No que toca à Igreja, a ênfase da necessidade de reforçar os cuidados paliativos em Portugal não é novidade. Em Maio de 2018, numa altura em que o Parlamento se preparava para votar os quatro projectos de lei que estavam então postos a discussão, o cardeal-patriarca de Lisboa, D. Manuel Clemente, chegou a defender a criação de licenças laborais que permitam aos familiares de doentes acompanhá-los na fase terminal. Então, o projecto socialista foi chumbado em votação nominal com uma escassa diferença de cinco votos. Agora, a aprovação da despenalização da eutanásia pelos deputados é dada como praticamente certa, apesar de o PSD ter, no último congresso, decidido também apoiar a realização de um referendo sobre a matéria, não obstante o líder do partido, Rui Rio, se ter declarado há muito defensor da despenalização da antecipação da morte a pedido do doente.

Aborto, take II

Na tarde desta terça-feira, 7500 pessoas tinham já assinado a petição online deste movimento #simavida, cuja proposta passa por pôr os portugueses a responder à pergunta: “Concorda que matar outra pessoa a seu pedido ou ajudá-la a suicidar-se deve continuar a ser punível pela lei penal em quaisquer circunstâncias?”

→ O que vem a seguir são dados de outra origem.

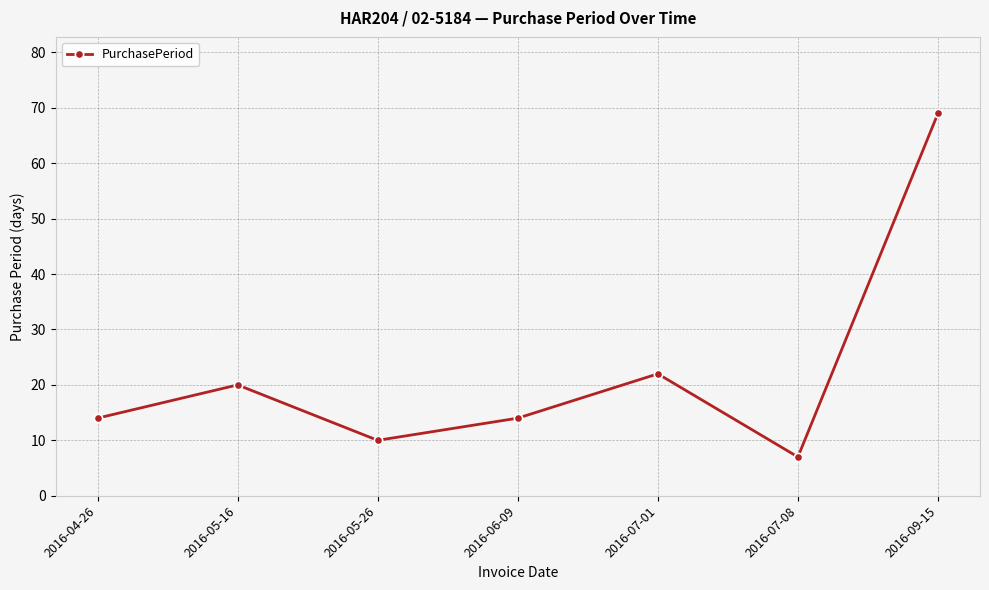

What is the maximum value shown in the chart?

69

Para que a proposta de referendo seja apreciada e votada na Assembleia da República são necessárias 60 mil assinaturas, mas muitos mais nomes se terão juntado entretanto a esta causa nas recolhas que, desde sexta-feira, vêm sendo feitas em “estádios de futebol, estabelecimentos prisionais, escolas e igrejas”, como declarou ao PÚBLICO Isilda Pegado, presidente da Federação Portuguesa pela Vida (FPV), uma das entidades promotoras do movimento #simavida, entre cujos mandatários se encontram nomes como o do antigo Presidente da República Ramalho Eanes, da ex-presidente do PSD, Manuela Ferreira Leite, do politólogo Jaime Nogueira Pinto, da ex-deputada do CDS-PP Isabel Galriça Neto, do presidente da Cáritas, Eugénio Fonseca, e do ex-bastonário da Ordem dos Médicos Germano de Sousa.

Se for aprovada pelos deputados, e mesmo que algum dos projectos de lei em cima da mesa seja aprovado na sequência do debate agendado para quinta-feira, a proposta de referendo de iniciativa popular deverá suspender o processo legislativo, repetindo, de algum modo, o que se passou aquando da primeira tentativa de despenalização do aborto. Em Fevereiro de 1998, já depois de o Parlamento ter aprovado a despenalização da interrupção voluntária da gravidez, Marcelo Rebelo de Sousa, então líder do PSD, e António Guterres, na qualidade de primeiro-ministro, ambos católicos declarados, aliaram-se na sujeição de uma proposta de realização de um referendo.

A consulta popular viria a realizar-se em Junho do mesmo ano e o “não” ganhou. Mas, e porque apenas 32% dos eleitores foram votar, o resultado não foi considerado vinculativo. O referendo viria assim a ser repetido nove anos depois, em Fevereiro de 2007, tendo então vencido o “sim”.